Pilote has set all of his films to date in locations not too far removed from the environment he grew up in, and the director shows that he has studied the intricacies of small town malaise well. The environment around the characters is picturesque, but curiously void of stimuli. It’s a typical suburb filled with smoothed out edges, not much forestry (hence the title), and plenty of quiet roads leading to rows of identical looking houses. Pilote captures everything gorgeously, but it’s clear that there’s not much to this town than the obvious.  It doesn’t take long for one to identify with Léo’s sense of restlessness. For someone who’s already frustrated and unhappy, Lac-St.-Louis seems like a horrible place to kill some time and wait for something better to come along. Pilote puts his previously underutilized talent for observational, deadpan humour to great use here, finding new and creative ways for characters to remark upon how little there is to do in town and how few opportunities there are.

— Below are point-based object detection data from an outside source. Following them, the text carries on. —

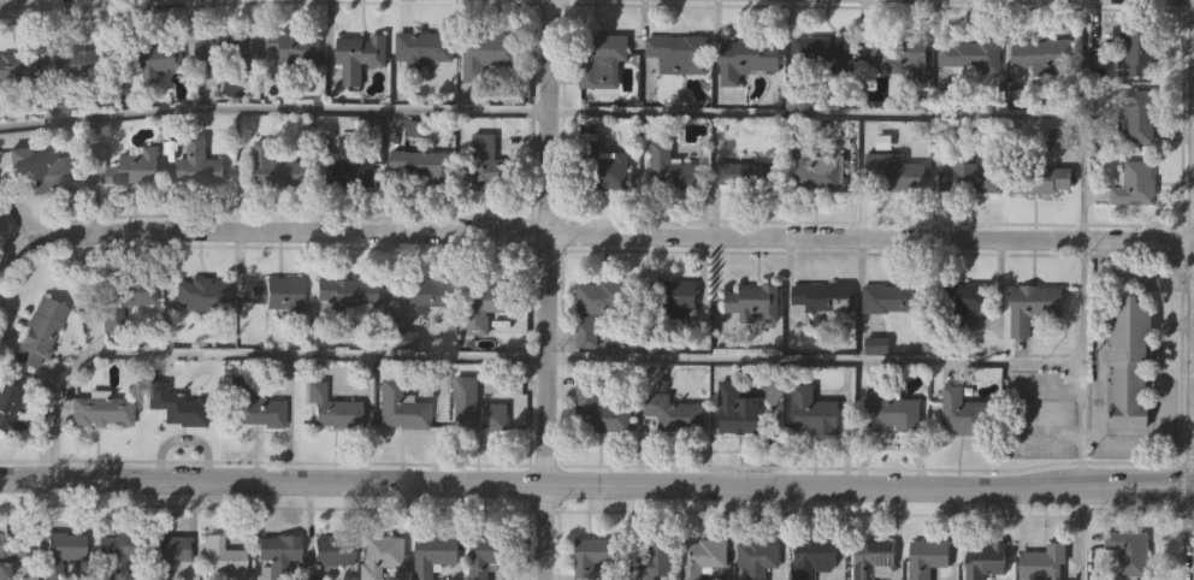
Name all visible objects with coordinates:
road: (55, 5)
building: (420, 48)
building: (1136, 48)
building: (229, 51)
building: (297, 51)
building: (485, 51)
building: (679, 51)
building: (827, 52)
building: (359, 54)
building: (970, 54)
building: (1043, 54)
building: (746, 56)
building: (156, 57)
building: (600, 57)
building: (900, 57)
building: (84, 61)
building: (18, 68)
road: (274, 109)
road: (817, 111)
building: (1137, 112)
road: (1085, 119)
building: (1059, 139)
building: (488, 158)
building: (670, 161)
building: (200, 162)
building: (815, 162)
building: (602, 163)
building: (346, 164)
building: (421, 164)
building: (132, 168)
building: (273, 168)
building: (41, 170)
building: (894, 171)
building: (751, 173)
building: (969, 177)
building: (1039, 179)
building: (1135, 182)
road: (589, 233)
road: (547, 241)
building: (421, 290)
building: (343, 292)
building: (278, 294)
building: (823, 294)
building: (203, 295)
building: (122, 296)
building: (670, 296)
building: (893, 297)
building: (754, 299)
building: (965, 301)
building: (485, 303)
building: (599, 303)
building: (1029, 307)
building: (39, 331)
building: (595, 337)
road: (246, 353)
road: (816, 358)
building: (1127, 360)
road: (1085, 361)
building: (178, 403)
building: (254, 403)
building: (479, 404)
building: (333, 406)
building: (403, 406)
building: (602, 407)
building: (103, 408)
building: (740, 408)
building: (815, 410)
building: (894, 410)
building: (15, 411)
building: (676, 411)
building: (965, 411)
road: (273, 481)
road: (870, 487)
road: (546, 531)
road: (1082, 532)
road: (1193, 533)
building: (14, 549)
building: (333, 550)
building: (1128, 550)
building: (61, 551)
building: (119, 551)
building: (167, 552)
building: (278, 553)
building: (435, 553)
building: (382, 554)
building: (593, 554)
building: (488, 555)
building: (704, 556)
building: (760, 556)
building: (814, 556)
building: (926, 557)
building: (223, 558)
building: (872, 559)
building: (650, 560)
building: (986, 560)
building: (1042, 561)

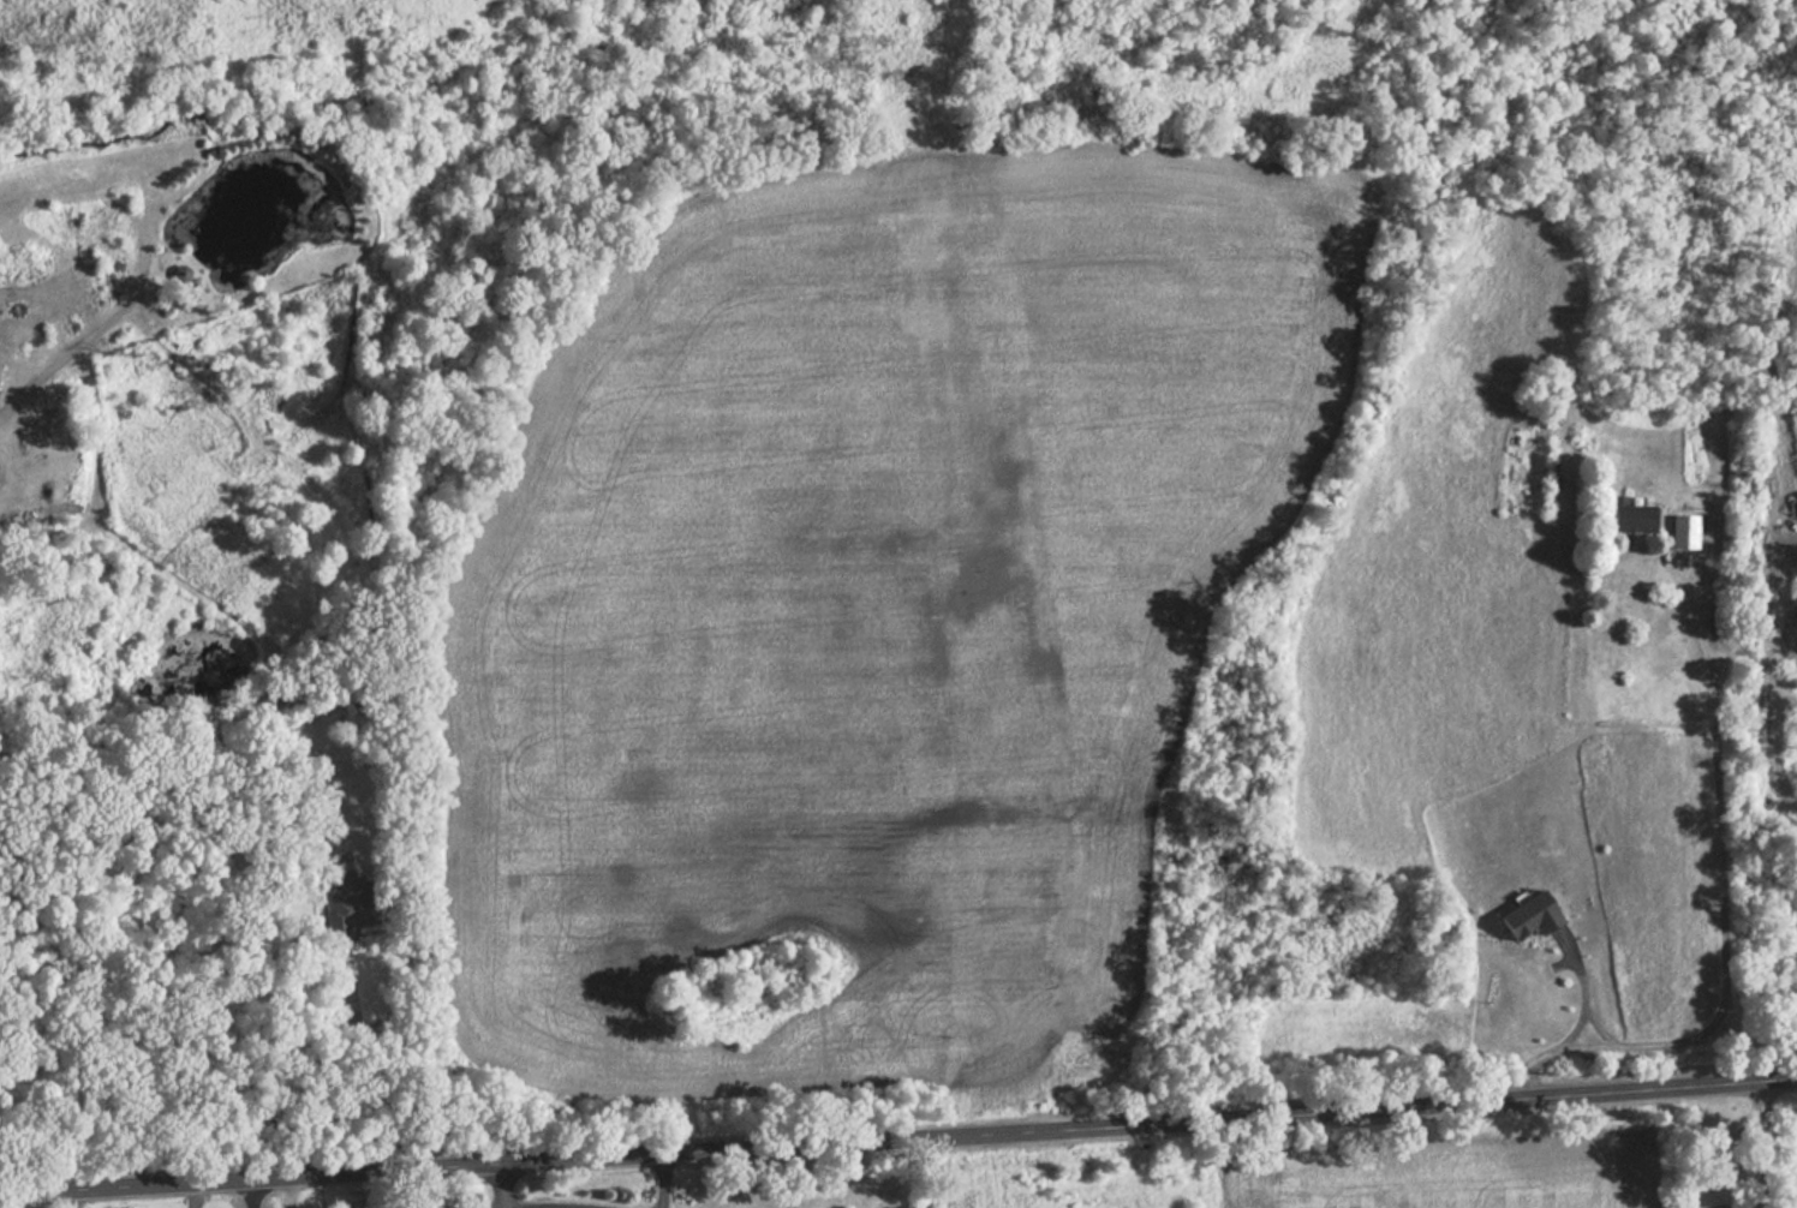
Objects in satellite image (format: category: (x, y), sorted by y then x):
building: (1628, 518)
building: (1680, 531)
crop: (871, 617)
building: (360, 904)
road: (1723, 908)
road: (1589, 994)
road: (1606, 1023)
road: (366, 1073)
road: (898, 1139)
road: (1755, 1142)
road: (663, 1181)
road: (496, 1186)
crop: (1325, 1186)
road: (289, 1192)
road: (251, 1194)
road: (193, 1195)
road: (77, 1199)

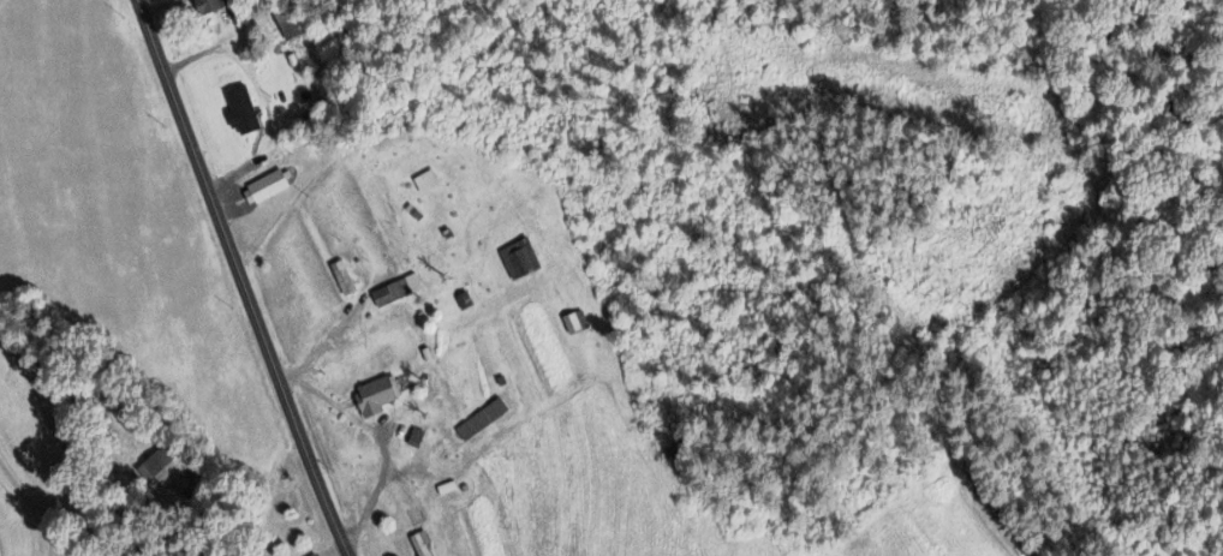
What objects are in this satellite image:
building: (214, 7)
road: (262, 98)
building: (245, 113)
building: (430, 183)
building: (269, 189)
building: (522, 261)
road: (238, 278)
building: (400, 292)
building: (576, 326)
building: (379, 399)
building: (484, 421)
building: (419, 440)
road: (63, 452)
building: (164, 470)

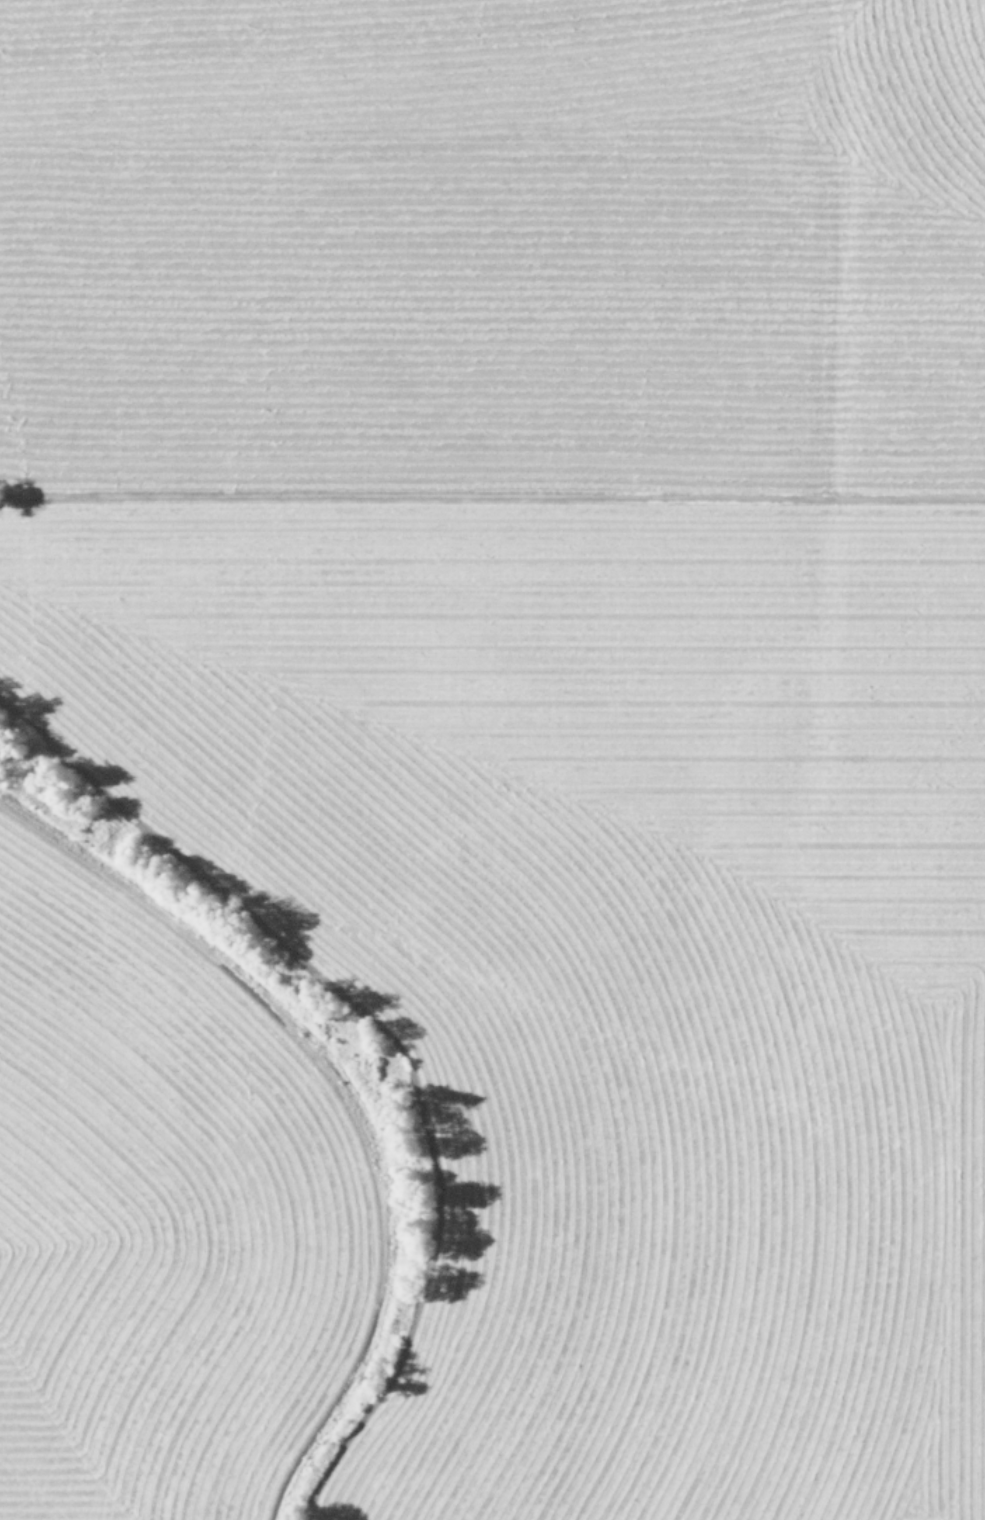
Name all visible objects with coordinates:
crop: (492, 760)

As Léo learns more about the community around her, The Fireflies Are Gone becomes a richer experience. As Léo’s understanding expands, so too does Tremblay’s remarkably layered performance. Tremblay does a tremendous job of transforming Léo from a somewhat stereotypically frustrated teenager into a young adult who has concrete reasons for feeling so stifled. The Fireflies Are Gone isn’t a boundary pushing look at a potentially taboo relationship or just another tale of someone desperate to escape their humdrum life. It’s a search for self in the truest sense, and Tremblay understands the intricacies of Pilote’s material perfectly, getting nice assists from Papineau and Picard in their pivotal, but smaller supporting roles.

The Fireflies Are Gone might be Pilote’s most hopeful and light-hearted work to date, but that doesn’t make it any more resonant than his previous films. It’s a story about people doing whatever they have to in a bid to get through the day, but Pilote wants viewers to get to know them rather than merely feeling sorry for their plights. It’s a nice movie for an emotionally ugly, but perhaps not irredeemable, world.

The Fireflies Are Gone opens at TIFF Bell Lightbox in Toronto on Friday, July 5, 2019. It’s also available nationwide on various VOD platforms.